If there are no second acts in American lives, then John P. Marquand’s straying bankers and layabout lawyers certainly pine for a turning point.
Marquand, who won the 1938 Pulitzer Prize for his satirical masterpiece, The Late George Apley, has remained a remarkably overlooked author despite his midcentury accolades. Martha Spaulding, Terry Teachout, and Jonathan Yardley have all made valiant critical efforts to restore Marquand’s reputation, but, today, many of his novels remain out of print. This dropoff is astonishing, considering that Marquand once graced the covers of Time and Newsweek. But the Harvard-educated author’s razor-sharp examinations of upward mobility and class trappings also appealed to a mass audience, not unlike the weekly wistfulness of Dunder Mifflin workers depicted in the television comedy The Office. His rudderless protagonists are overly concerned with how they appear to others. They pine for the next rung on the corporate ladder, even as eidetic recall from the past freezes their possibilities in the present.
Marquand cut his teeth writing slick stories for The Saturday Evening Post, not unlike the early potboilers written by his satirical contemporary Sinclair Lewis. He found additional commercial success with a Charlie Chan knockoff named Mr. Moto, whose adventures were serialized in the Post before being published as books. And while this generated money, Marquand soon revolted against his agent’s hopes for steady lucre with an epistolary novel featuring a belated Boston aristocrat named George Apley, whose letters were organized by a fictitious biographer (and family friend) to reveal “the spirit of the man and his influence on the life around him.” While the novel found some Post supporters, more than a few editors felt it necessary to stick with the foundation. Unlike Marquand’s previous novels, only four excerpts from Apley were published. But to everyone’s surprise, including the author himself, Apley was a critical and commercial hit.

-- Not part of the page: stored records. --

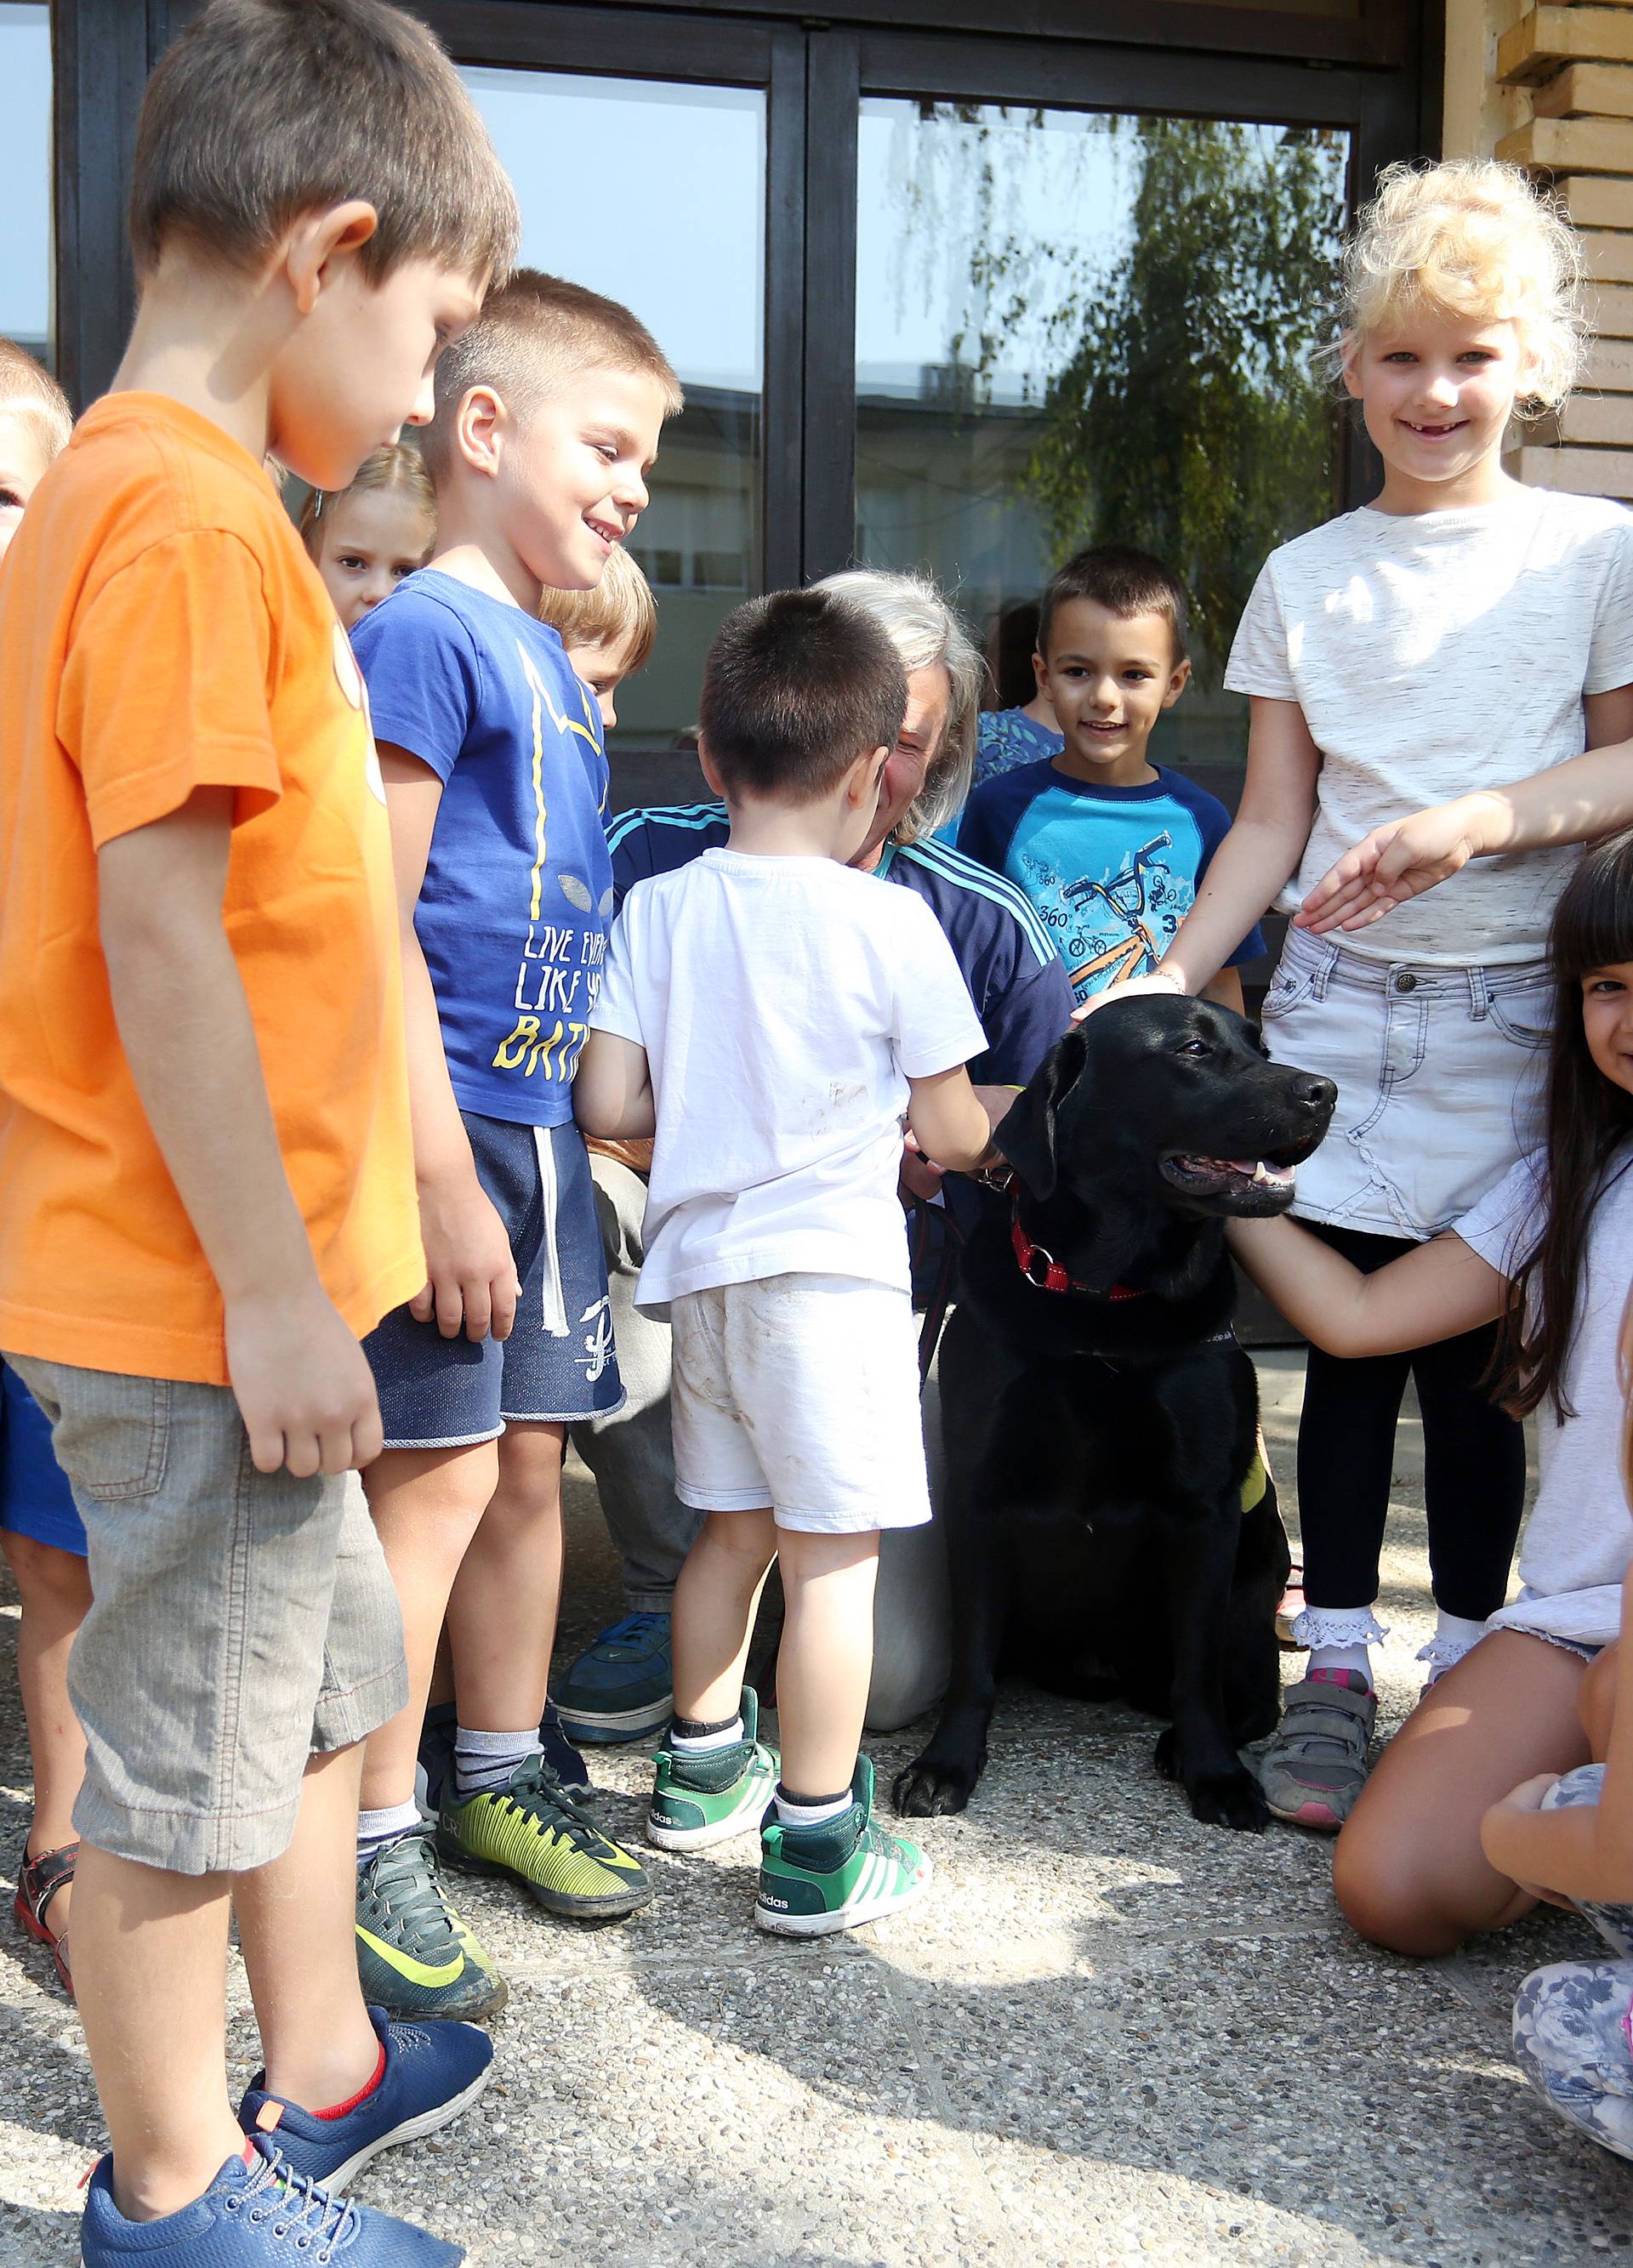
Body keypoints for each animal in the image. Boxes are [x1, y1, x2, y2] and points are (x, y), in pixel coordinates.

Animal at [898, 993, 1334, 1823]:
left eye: (1261, 1048)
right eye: (1194, 1049)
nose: (1324, 1089)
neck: (1103, 1303)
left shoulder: (1204, 1511)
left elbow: (1196, 1673)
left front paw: (1215, 1773)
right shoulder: (979, 1493)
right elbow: (972, 1661)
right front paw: (947, 1762)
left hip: (1255, 1571)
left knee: (1244, 1694)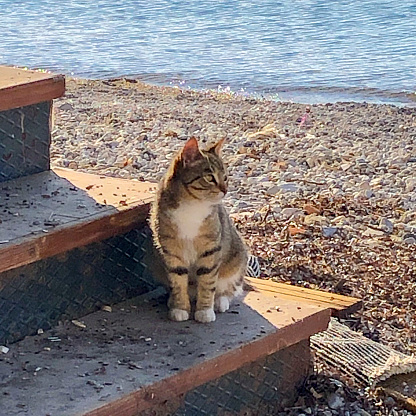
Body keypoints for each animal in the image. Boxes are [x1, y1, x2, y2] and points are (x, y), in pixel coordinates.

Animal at [150, 136, 247, 322]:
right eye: (209, 177)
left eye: (225, 177)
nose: (225, 190)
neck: (192, 205)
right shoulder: (171, 249)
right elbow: (178, 281)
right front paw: (180, 308)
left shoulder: (211, 248)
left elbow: (208, 281)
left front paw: (205, 311)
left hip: (237, 260)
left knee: (230, 288)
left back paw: (220, 301)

In Apley, it is the biographer’s voice, frequently proffering lofty context (“It would be a slur upon George Apley’s integrity to doubt the absolute sincerity of his statement”), that reveals a kind yet bumbling upper-class man attempting to be true to his inner ingenuousness while running afoul of societal expectations. A private matter of baby naming becomes a needless tempest with the in-laws (“It has been the custom in our family…to give the first son of a new generation one of the Apley names”). Apley takes up Saturday morning birdwatching with an “old playmate and lifetime friend, Mrs. Clara Goodrich.” Yet even this quiet moment cannot escape scrutiny. A reverend, also an old friend of Apley’s mother, fires off a letter: “Could you not arrange to see a little less of Clara Goodrich, or at any rate to visit her in the company of others?”
Marquand’s unique satirical approach involved skewering folkways, institutions, and other assorted tableaux while remaining sincere to his characters, even when his characters could not perceive their own telltale follies. In H. M. Pulham, Esquire, the eponymous attorney, Harry, attempts to read his way through The Education of Henry Adams for personal enlightenment, but he cannot discern that his wife is carrying on an affair with his best friend. Later in the book, Harry sees the two sitting in the dining room, but the ethereal affair has drifted into uncomfortable territory: “Bill must have been telling Kay again what a good time he had had, because they were both sitting saying nothing. Whatever it was that Bill said, it made Kay look awfully sad.”
Many of Marquand’s unhappy marriages are, like George Babbitt’s, founded and maintained on an almost conformist common ground. In Pulham, Harry reports of his marriage: “The best part of it was that Kay and I seemed to have a good many of the same ideas — the same tastes in furniture, the same ways of spending our time.” Marquand’s remarkably bitter final novel, Women and Thomas Harrow, offers what may be the author’s worst nightmare: a man defined almost exclusively by his relationships to wives and mistresses.
It is this juxtaposition between marriage and identity that likewise presents a troubling dilemma for Point of No Return‘s Charles Gray. Charles is a banker who commutes from his suburban “thirty-thousand-dollar house — not including extras” to his New York job on an 8:30 train “designed for the executive aristocracy.” Not having graduated from Harvard or Yale, he is sometimes embarrassed because “the New York banks he dealt with most were full of Harvard and Yale men.” He does not know if he will get a coveted promotion to vice president. But his wife Nancy coaches him on what he needs to do and how he needs to act, urging him as she does to turn out the downstairs light — because the neighbors might think they’re having a fight. And he certainly doesn’t want to remember Clyde, Massachusetts — the hamlet where he grew up and fell in love with a young woman from an affluent family. (Just as Lewis set many of his novels in the fictitious state of Winnemac, many of Marquand’s novels take place in the fictitious Clyde.)
Upon the 1949 publication of Point of No Return, Marquand’s six previous novels had sold nearly three million copies; three were turned into movies and three selected for the Book-of-the-Month Club. Some highbrow critics furrowed with suspicion. Edmund Wilson once wrote of Marquand, “We have plenty of novelists in America who make Mr. Marquand’s abilities seem as modest as his pretensions.” In the same essay, Wilson pardoned Sinclair Lewis for similar sins, suggesting that a Lewis novel was “a work of the imagination that imposes its atmosphere, a creation that shows the color and modeling of a particular artist’s hand.”
Wilson, however, overlooked the plain fact that Marquand not only got through to his audience, but embedded much beneath his seemingly slick formalism. Marquand’s characters frequently received the short end of the stick, but he was the very rare novelist to make domestic heartache both enthralling and entertaining. If Marquand gave into the demands of his audience, it was precisely because he hoped to impart his own particular atmosphere, conjured from careful observation with an abundance of Morris and Windsor chairs hiding in studies and lonely rooms, but without Sinclair’s smoky bluntness.
Unable to curry favor with a literati set demanding a refined spice, Marquand spent many of his years serving as a Book-of-the-Month Club judge, sticking his neck out for such titles as Animal Farm and Aurora Dawn for an appreciative populist audience. While Lewis tackled prejudice and a fascist president in his later novels, Marquand confined his narratives to domestic environments. And while this insular territory accounted for some of his limitations, Marquand recirculated his keen insight into the class aspirations that inhabited this modest sphere. It’s a literary injustice that this intriguing comic tension between the twain is now almost forgotten.